### EXERCISE DETAILS
Report how many lines below contain the word "this". Give only the number.

### DATASET RECORDS
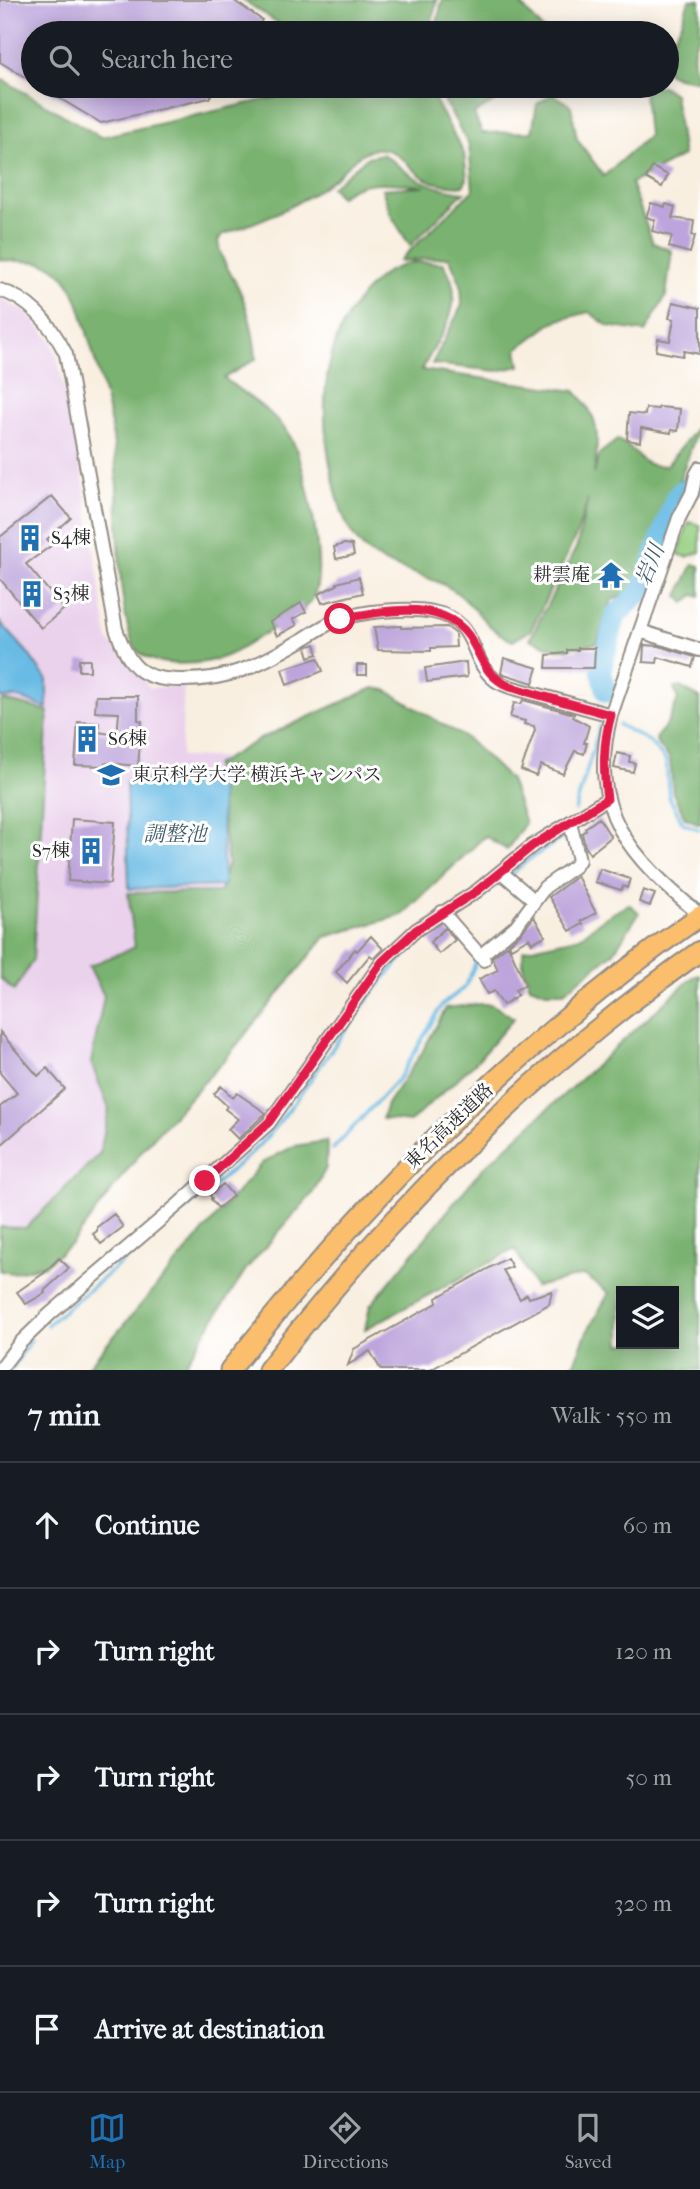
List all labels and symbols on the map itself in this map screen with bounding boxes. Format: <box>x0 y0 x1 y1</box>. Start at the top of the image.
building icon: S4棟 <box>15 523 45 553</box>
place label: S4棟 <box>51 527 91 549</box>
water label: 岩川 <box>631 539 670 589</box>
temple icon: 耕雲庵 <box>596 560 626 590</box>
place label: 耕雲庵 <box>533 564 590 586</box>
building icon: S3棟 <box>17 579 47 609</box>
place label: S3棟 <box>53 583 90 605</box>
route start <box>324 603 355 634</box>
building icon: S6棟 <box>72 724 102 754</box>
place label: S6棟 <box>108 728 147 750</box>
school or university icon: 東京科学大学 横浜キャンパス <box>96 760 126 790</box>
place label: 東京科学大学 横浜キャンパス <box>132 764 382 786</box>
water label: 調整池 <box>144 822 208 846</box>
building icon: S7棟 <box>76 836 106 866</box>
place label: S7棟 <box>32 840 70 862</box>
street label: 東名高速道路 <box>400 1078 498 1174</box>
route end <box>189 1165 220 1196</box>

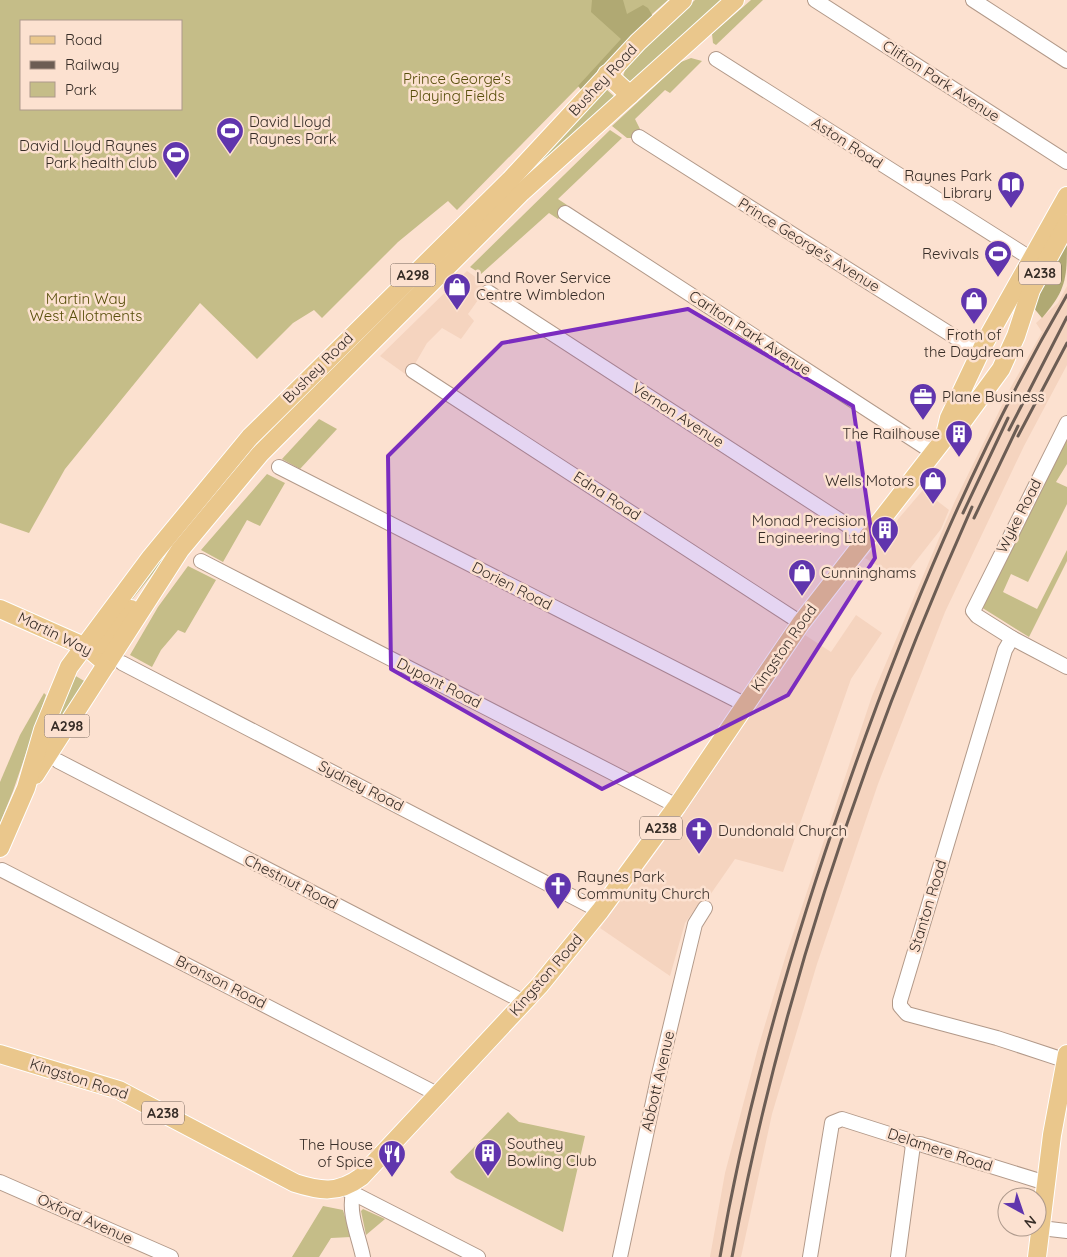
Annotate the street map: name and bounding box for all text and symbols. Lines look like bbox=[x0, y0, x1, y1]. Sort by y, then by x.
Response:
legend bbox=[20, 20, 182, 110]
text: Road bbox=[65, 30, 102, 49]
street label: Clifton Park Avenue bbox=[879, 36, 1003, 126]
street label: Bushey Road bbox=[564, 40, 641, 120]
text: Railway bbox=[65, 55, 120, 74]
park label: Prince George's Playing Fields bbox=[403, 69, 511, 105]
text: Park bbox=[65, 80, 97, 99]
place label: David Lloyd Raynes Park bbox=[249, 112, 337, 148]
street label: Aston Road bbox=[808, 113, 886, 173]
sports icon: David Lloyd Raynes Park bbox=[215, 116, 245, 155]
place label: David Lloyd Raynes Park health club bbox=[19, 136, 157, 172]
sports icon: David Lloyd Raynes Park health club bbox=[161, 140, 191, 179]
place label: Raynes Park Library bbox=[904, 166, 992, 202]
library icon: Raynes Park Library bbox=[996, 170, 1026, 209]
street label: Prince George's Avenue bbox=[735, 193, 884, 296]
sports icon: Revivals bbox=[983, 239, 1013, 278]
place label: Revivals bbox=[922, 244, 979, 263]
road number: A238 bbox=[1019, 262, 1061, 284]
road number: A298 bbox=[390, 264, 436, 286]
place label: Land Rover Service Centre Wimbledon bbox=[476, 268, 611, 304]
shop icon: Land Rover Service Centre Wimbledon bbox=[442, 272, 472, 311]
street label: Carlton Park Avenue bbox=[686, 286, 815, 379]
shop icon: Froth of the Daydream bbox=[959, 286, 989, 325]
park label: Martin Way West Allotments bbox=[30, 289, 142, 325]
place label: Froth of the Daydream bbox=[924, 325, 1024, 361]
street label: Bushey Road bbox=[278, 328, 357, 407]
street label: Vernon Avenue bbox=[629, 378, 728, 451]
office icon: Plane Business bbox=[908, 382, 938, 421]
place label: Plane Business bbox=[942, 387, 1044, 406]
building icon: The Railhouse bbox=[944, 419, 974, 458]
place label: The Railhouse bbox=[842, 424, 940, 443]
shop icon: Wells Motors bbox=[918, 466, 948, 505]
street label: Edna Road bbox=[570, 467, 645, 524]
place label: Wells Motors bbox=[825, 471, 914, 490]
street label: Wyke Road bbox=[992, 476, 1045, 556]
place label: Monad Precision Engineering Ltd bbox=[752, 511, 866, 547]
building icon: Monad Precision Engineering Ltd bbox=[870, 515, 900, 554]
street label: Dorien Road bbox=[469, 557, 555, 614]
shop icon: Cunninghams bbox=[787, 558, 817, 597]
place label: Cunninghams bbox=[821, 563, 916, 582]
street label: Kingston Road bbox=[746, 600, 821, 695]
street label: Martin Way bbox=[15, 607, 95, 660]
street label: Dupont Road bbox=[394, 653, 485, 712]
road number: A298 bbox=[44, 714, 90, 738]
street label: Sydney Road bbox=[316, 756, 407, 815]
road number: A238 bbox=[640, 816, 682, 840]
church icon: Dundonald Church bbox=[684, 816, 714, 855]
place label: Dundonald Church bbox=[718, 821, 847, 840]
street label: Chestnut Road bbox=[241, 850, 341, 913]
street label: Stanton Road bbox=[905, 857, 951, 954]
place label: Raynes Park Community Church bbox=[577, 867, 710, 903]
church icon: Raynes Park Community Church bbox=[543, 871, 573, 910]
street label: Kingston Road bbox=[505, 930, 586, 1020]
street label: Bronson Road bbox=[173, 951, 270, 1012]
street label: Abbott Avenue bbox=[637, 1029, 678, 1133]
street label: Kingston Road bbox=[28, 1054, 131, 1103]
road number: A238 bbox=[142, 1102, 184, 1124]
street label: Delamere Road bbox=[885, 1124, 995, 1175]
place label: Southey Bowling Club bbox=[507, 1134, 597, 1170]
place label: The House of Spice bbox=[299, 1135, 373, 1171]
building icon: Southey Bowling Club bbox=[473, 1138, 503, 1177]
restaurant icon: The House of Spice bbox=[377, 1139, 407, 1178]
north arrow bbox=[997, 1187, 1047, 1237]
street label: Oxford Avenue bbox=[35, 1189, 136, 1248]
text: N bbox=[1021, 1212, 1040, 1232]

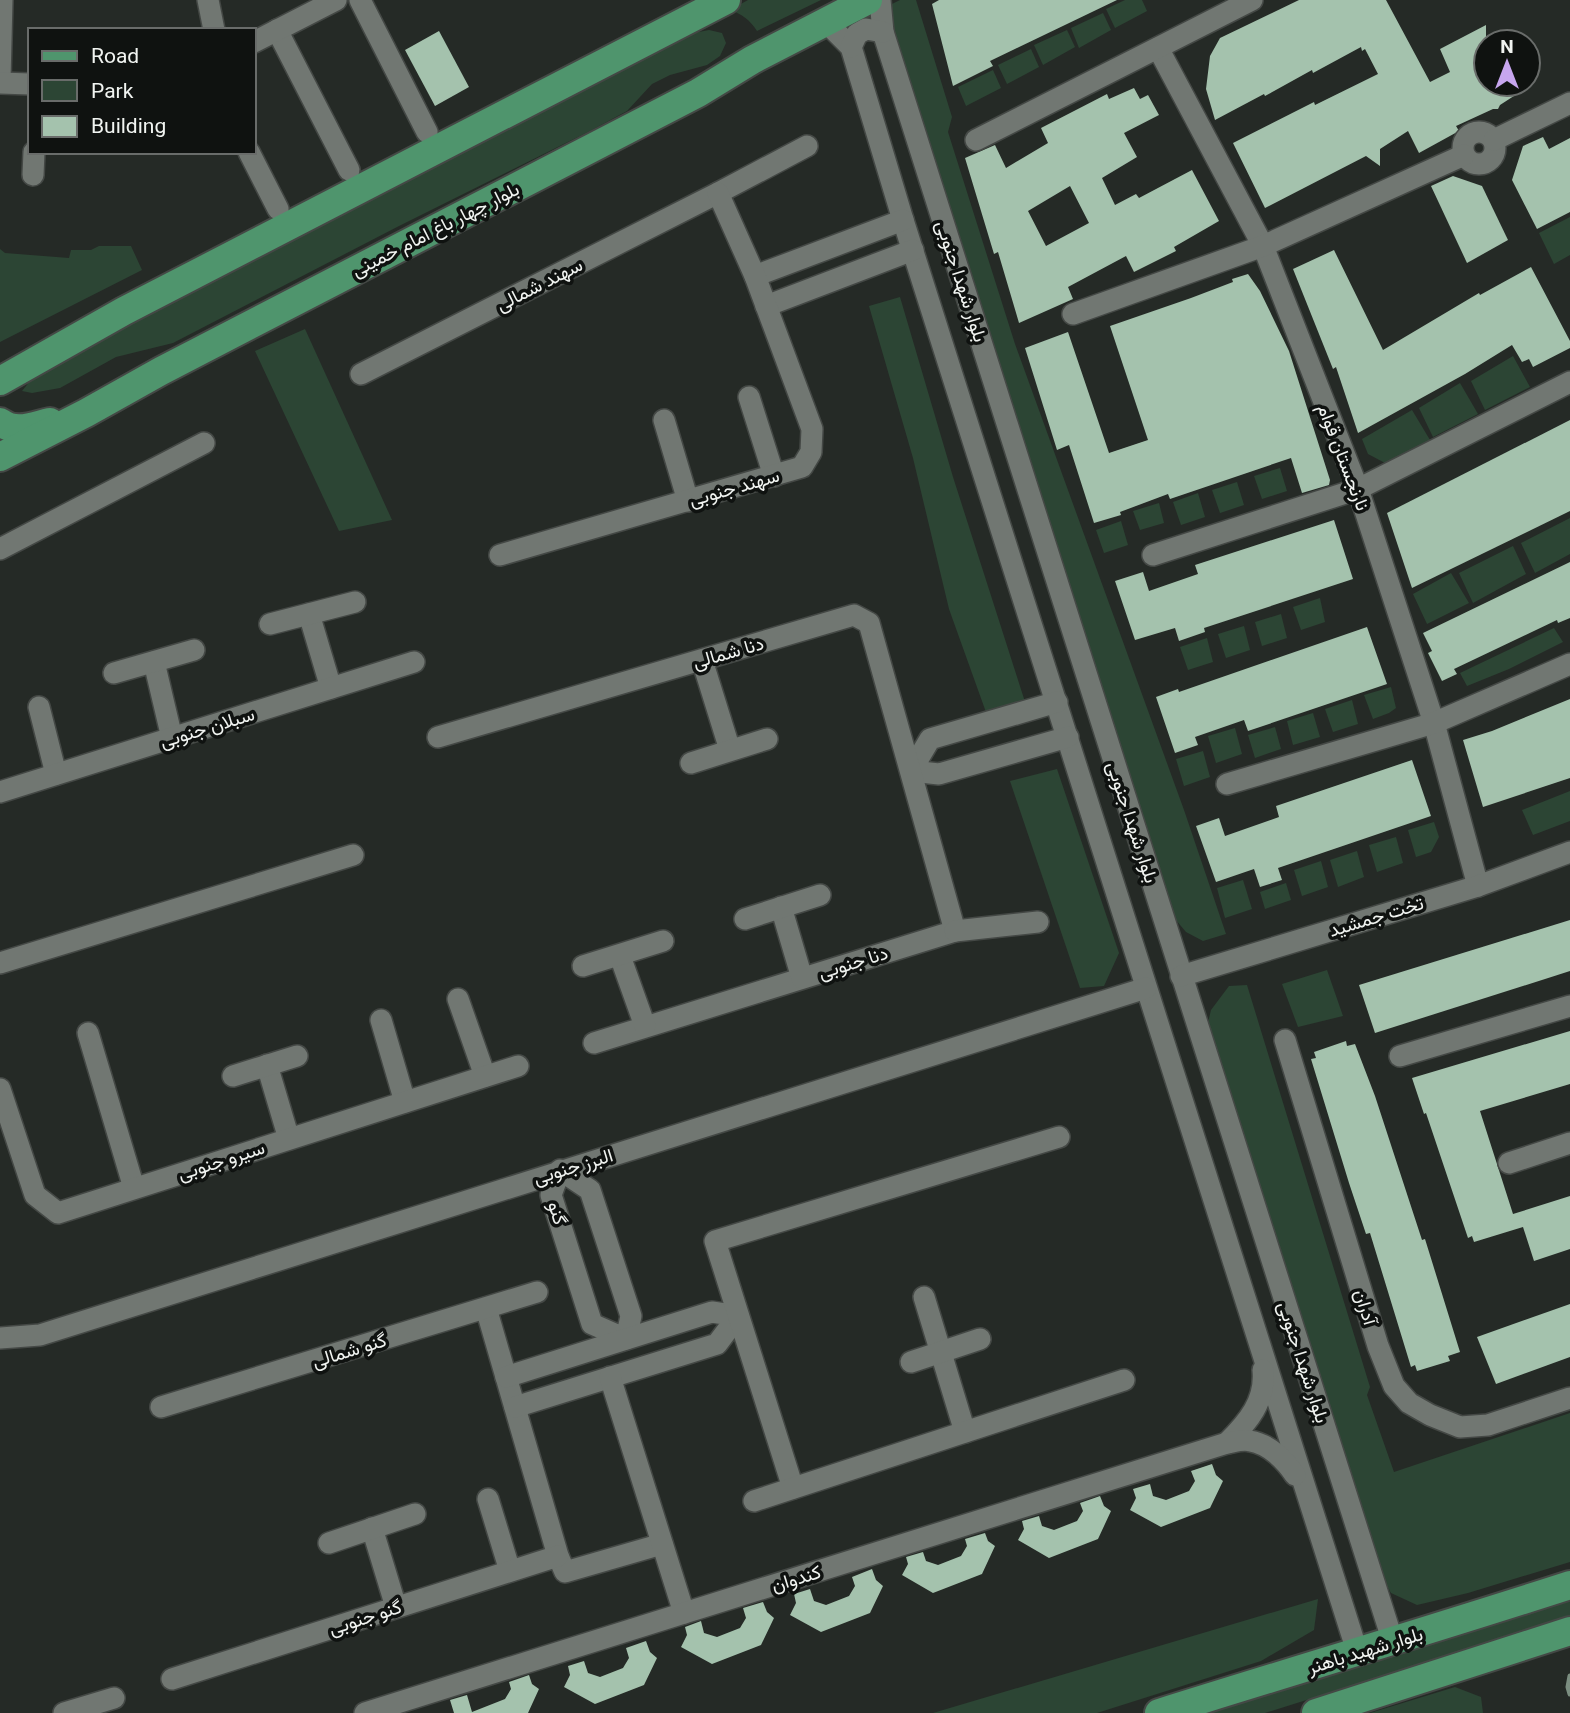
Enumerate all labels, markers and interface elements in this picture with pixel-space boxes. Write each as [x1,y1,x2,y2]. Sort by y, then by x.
legend [28,28,256,154]
north arrow [1472,28,1542,98]
text: N [1500,35,1514,58]
text: Road [91,44,139,68]
text: Park [91,79,134,103]
text: Building [91,114,166,138]
street label: بلوار چهار باغ امام خمینی [348,177,524,283]
street label: بلوار شهدا جنوبی [931,217,992,345]
street label: سهند شمالی [492,253,586,316]
street label: نارنجستان قوام [1312,400,1374,514]
street label: سهند جنوبی [686,464,782,511]
street label: دنا شمالی [690,631,766,674]
street label: سبلان جنوبی [157,702,257,753]
street label: بلوار شهدا جنوبی [1102,758,1163,886]
street label: تخت جمشید [1326,891,1426,942]
street label: دنا جنوبی [816,941,891,984]
street label: سیرو جنوبی [175,1136,268,1185]
street label: البرز جنوبی [531,1143,616,1189]
street label: گنو [543,1199,572,1228]
street label: آدران [1349,1287,1382,1329]
street label: بلوار شهدا جنوبی [1273,1298,1334,1426]
street label: گنو شمالی [309,1328,389,1373]
street label: کندوان [769,1560,824,1597]
street label: گنو جنوبی [326,1595,405,1640]
street label: بلوار شهید باهنر [1304,1622,1426,1679]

### EXERCISE SOLUTION
2